Virtual Reality made its way into the line-up of attractions at Knott’s Scary Farm this year, but it didn’t last for long. Fear VR, as it was called, was announced with great enthusiasm by Knott’s Berry Farm earlier this month. Unfortunately, it wasn’t met with as much enthusiasm by mental health advocates who have claimed the attraction stigmatized and denigrated mentally ill individuals.
This late in the season, Knott’s found itself unable to correct course with an alternative attraction in response to the community’s campaign against the Fear VR. Instead, it decided to shut down the attraction out of respect for those that struggle with mental illness.
The VR experience revolved around the story of a possessed girl in a mental health facility. It’s original name was Fear VR: 5150, referencing a section of the California Welfare and Institutions Code that authorizes involuntary confinement of individuals with mental disorders that pose a danger to others or themselves. This was one of the triggers for mental health advocates who felt it was insensitive to families that have had to enact a 5150 for their loved ones.

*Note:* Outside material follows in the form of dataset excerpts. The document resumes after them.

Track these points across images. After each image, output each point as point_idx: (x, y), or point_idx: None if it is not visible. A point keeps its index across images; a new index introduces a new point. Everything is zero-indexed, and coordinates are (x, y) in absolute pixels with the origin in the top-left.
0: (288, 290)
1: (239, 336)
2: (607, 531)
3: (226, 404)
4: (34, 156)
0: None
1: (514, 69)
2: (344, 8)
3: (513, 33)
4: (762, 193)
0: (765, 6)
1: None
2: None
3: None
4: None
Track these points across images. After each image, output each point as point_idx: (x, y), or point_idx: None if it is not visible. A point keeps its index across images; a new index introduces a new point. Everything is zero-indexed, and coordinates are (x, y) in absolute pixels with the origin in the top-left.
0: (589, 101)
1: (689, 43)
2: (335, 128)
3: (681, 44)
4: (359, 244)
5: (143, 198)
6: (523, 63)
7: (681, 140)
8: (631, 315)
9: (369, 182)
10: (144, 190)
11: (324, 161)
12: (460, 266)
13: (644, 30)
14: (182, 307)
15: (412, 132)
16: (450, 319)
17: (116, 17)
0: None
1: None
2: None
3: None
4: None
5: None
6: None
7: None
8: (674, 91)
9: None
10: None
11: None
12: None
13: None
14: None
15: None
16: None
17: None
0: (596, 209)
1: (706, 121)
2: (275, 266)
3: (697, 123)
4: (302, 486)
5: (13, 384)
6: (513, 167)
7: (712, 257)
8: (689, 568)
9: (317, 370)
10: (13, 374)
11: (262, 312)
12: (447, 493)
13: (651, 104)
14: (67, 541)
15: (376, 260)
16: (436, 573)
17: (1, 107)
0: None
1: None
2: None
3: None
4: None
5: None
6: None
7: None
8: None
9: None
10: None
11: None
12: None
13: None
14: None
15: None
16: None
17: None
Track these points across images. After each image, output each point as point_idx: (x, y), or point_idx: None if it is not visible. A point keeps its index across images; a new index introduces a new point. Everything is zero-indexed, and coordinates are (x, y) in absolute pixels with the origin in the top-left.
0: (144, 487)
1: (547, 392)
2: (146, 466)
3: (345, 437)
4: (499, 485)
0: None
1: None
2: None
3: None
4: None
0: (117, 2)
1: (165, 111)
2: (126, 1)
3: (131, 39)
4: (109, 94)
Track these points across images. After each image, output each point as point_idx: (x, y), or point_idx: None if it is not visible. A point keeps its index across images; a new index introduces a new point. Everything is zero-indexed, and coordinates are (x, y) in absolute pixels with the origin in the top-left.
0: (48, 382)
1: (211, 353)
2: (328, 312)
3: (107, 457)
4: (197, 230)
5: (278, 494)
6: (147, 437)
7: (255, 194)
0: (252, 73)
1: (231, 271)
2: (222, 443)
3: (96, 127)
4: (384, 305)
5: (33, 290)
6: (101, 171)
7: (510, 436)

In a statement put out by Knott’s Berry Farm and its parent company, Cedar Fair, officials responded to requests for the ride’s closure:
“Over the past week, we have heard from a number of people expressing concern that one of our temporary, Halloween attractions — Fear VR — is hurtful to those who suffer from mental illness. Contrary to some traditional and social media accounts, the attraction’s story and presentation were never intended to portray mental illness.”